The European Central Bank has extended its quantitative easing policy at least until the end of next September but has reduced its rate of buying from 60 billion euros ($69.6 billion) a month to 30 billion euros. ECB President Mario Draghi said that the program will not end abruptly, indicating that it could be extended again, at a further reduced rate. He also said that if need be, the program could be increased. While this is unlikely given the prospect of continued solid growth and slowly rising inflation, it is a sensible point to help prevent the market pricing in purely one-way risk, helping to subdue market interest rates and to keep the euro softer on the foreign exchange markets than otherwise.
The scaling back of the program reflects the fact that the economy is booming and no longer needs such aggressive accommodation. The extension reflects the other side of the coin, that achieving the ECB's target of inflation remains a long way off.
Remember that the ECB has a single target, inflation, whereas the U.S. Federal Reserve has a dual mandate, price stability and maximum employment. In the current circumstances of good growth and narrowing output gaps, this makes a significant difference to how the ECB and Fed operate. Since the ECB has a 100% weight on inflation, but the Fed only 50%, it makes sense for the ECB to wait longer and reduce tightening more slowly than the Fed did: This is happening. We can see this in the fact that the first reduction in the ECB's rate of purchase came in March this year (80 billion euros a month to 60 billion). If QE does end in September, tapering will have taken 18 months, whereas the Fed's took eight. This signals a much greater reluctance to hike rates than the Fed showed -- because in our view the earliest that the first hike can come is six months after the end of QE. In the Fed's case it was 14 months afterward.

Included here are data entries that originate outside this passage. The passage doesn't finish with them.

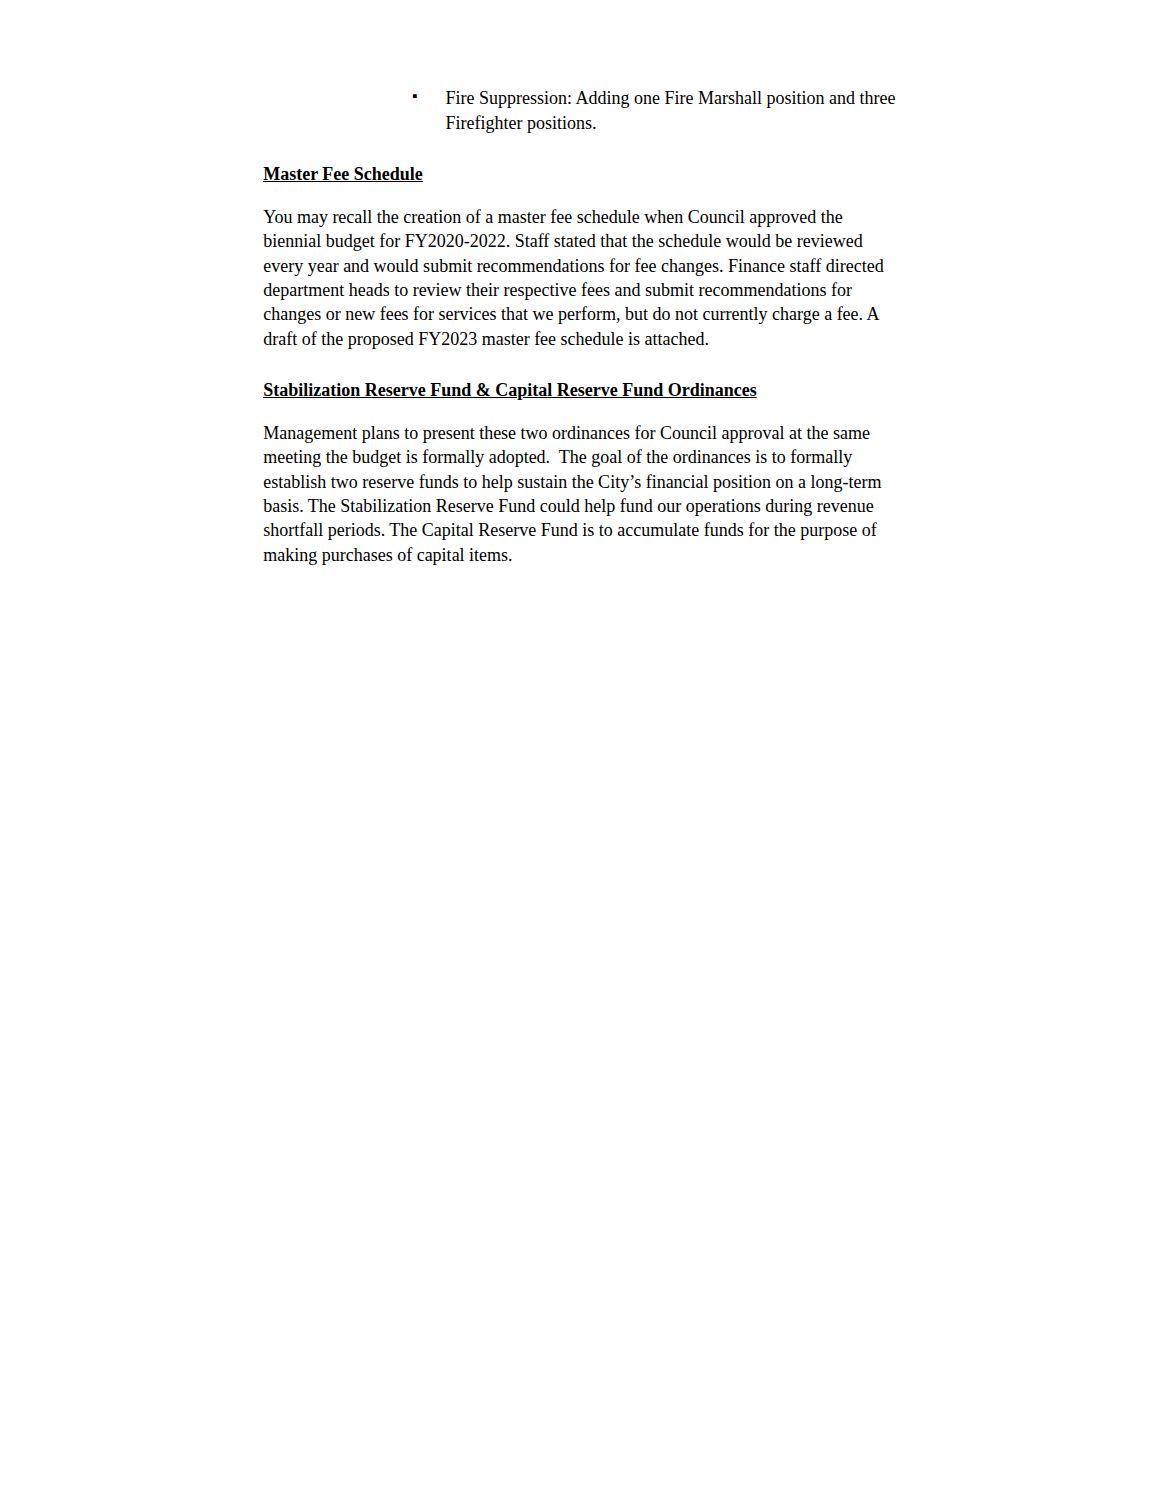Fire Suppression: Adding one Fire Marshall position and three Firefighter positions.
Master Fee Schedule
You may recall the creation of a master fee schedule when Council approved the biennial budget for FY2020-2022. Staff stated that the schedule would be reviewed every year and would submit recommendations for fee changes. Finance staff directed department heads to review their respective fees and submit recommendations for changes or new fees for services that we perform, but do not currently charge a fee. A draft of the proposed FY2023 master fee schedule is attached.
Stabilization Reserve Fund & Capital Reserve Fund Ordinances
Management plans to present these two ordinances for Council approval at the same meeting the budget is formally adopted. The goal of the ordinances is to formally establish two reserve funds to help sustain the City’s financial position on a long-term basis. The Stabilization Reserve Fund could help fund our operations during revenue shortfall periods. The Capital Reserve Fund is to accumulate funds for the purpose of making purchases of capital items.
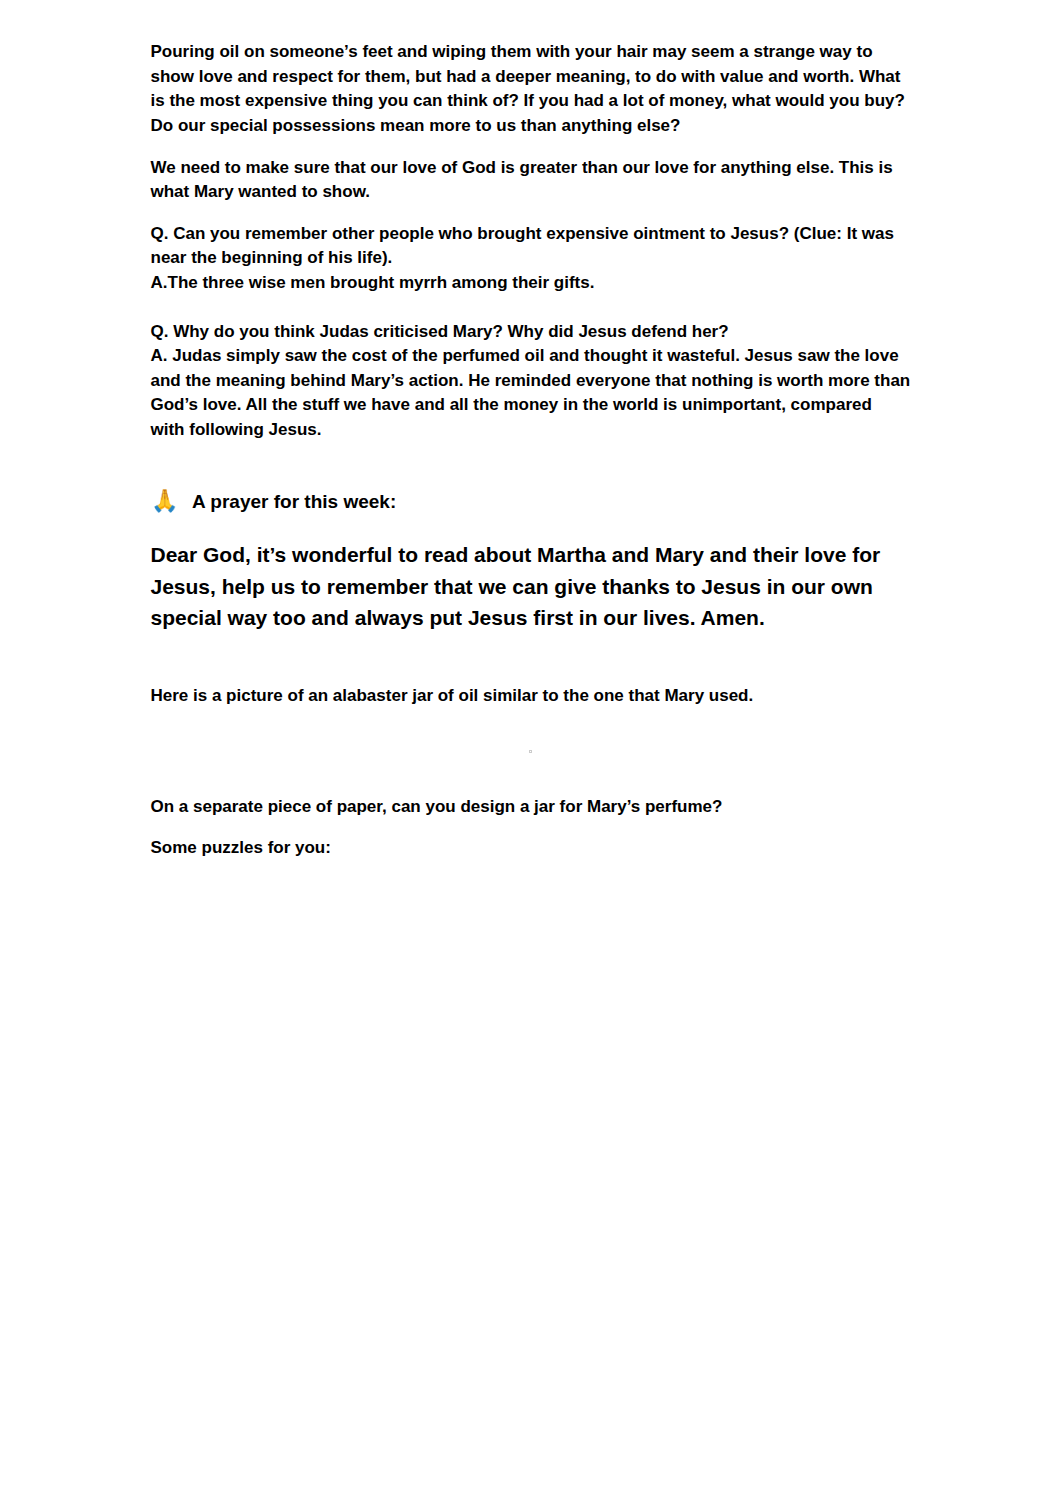Pouring oil on someone’s feet and wiping them with your hair may seem a strange way to show love and respect for them, but had a deeper meaning, to do with value and worth. What is the most expensive thing you can think of? If you had a lot of money, what would you buy? Do our special possessions mean more to us than anything else?
We need to make sure that our love of God is greater than our love for anything else. This is what Mary wanted to show.
Q. Can you remember other people who brought expensive ointment to Jesus? (Clue: It was near the beginning of his life).
A.The three wise men brought myrrh among their gifts.
Q. Why do you think Judas criticised Mary? Why did Jesus defend her?
A. Judas simply saw the cost of the perfumed oil and thought it wasteful. Jesus saw the love and the meaning behind Mary’s action. He reminded everyone that nothing is worth more than God’s love. All the stuff we have and all the money in the world is unimportant, compared with following Jesus.
🙏 A prayer for this week:
Dear God, it’s wonderful to read about Martha and Mary and their love for Jesus, help us to remember that we can give thanks to Jesus in our own special way too and always put Jesus first in our lives. Amen.
Here is a picture of an alabaster jar of oil similar to the one that Mary used.
On a separate piece of paper, can you design a jar for Mary’s perfume?
Some puzzles for you:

The language accompanying the ECB's decision was decidedly dovish -- no one wants to suggest this recalibration signals a reorientation of the monetary policy stance, as appeared to occur with the 2013 U.S. taper tantrum. In fact, Draghi denies the ECB's move is tapering, a term that suggests an end to QE. Rather, the ECB portrays this as an open-ended recalibration. If QE were to end next September, the first rate hike would likely not be before March 2019. If QE were extended further, it would be even later in the year. Mr Draghi's eight-year term as president expires on Oct. 31, 2019, and he cannot be reappointed. The ECB guidance can be interpreted as suggesting there is a very good chance that the inaugural rate hike will be left to Draghi's successor.
Compared with the Fed, the ECB is being much more patient and is sounding more dovish than the Fed did at the same stage of the monetary cycle. Tapering in the eurozone may not be completed until the output gap is virtually closed, whereas in the U.S. it came far earlier. Moreover, Draghi does not talk about "normalization" as the Fed often has done, and there are no "dots" suggesting a keenness to raise rates. Everything about the recent announcement and strategy says the ECB will not raise rates until inflation is clearly on a solid upward trajectory. In contrast, the Fed seems to be putting little weight on below-target inflation in signaling that a December rate hike is a real possibility.
The altogether more dovish approach of the ECB gives it an increased chance of hitting its inflation target because it will encourage inflation expectations to rise. In contrast, the Fed's obvious desire to raise rates has damped inflation expectations, impeding its achievement of its inflation target. Draghi is doing an excellent job by committing to create inflation through only slow reductions in accommodation despite a boom.
Paul Mortimer-Lee is chief market economist and head of U.S. economics at BNP Paribas in New York.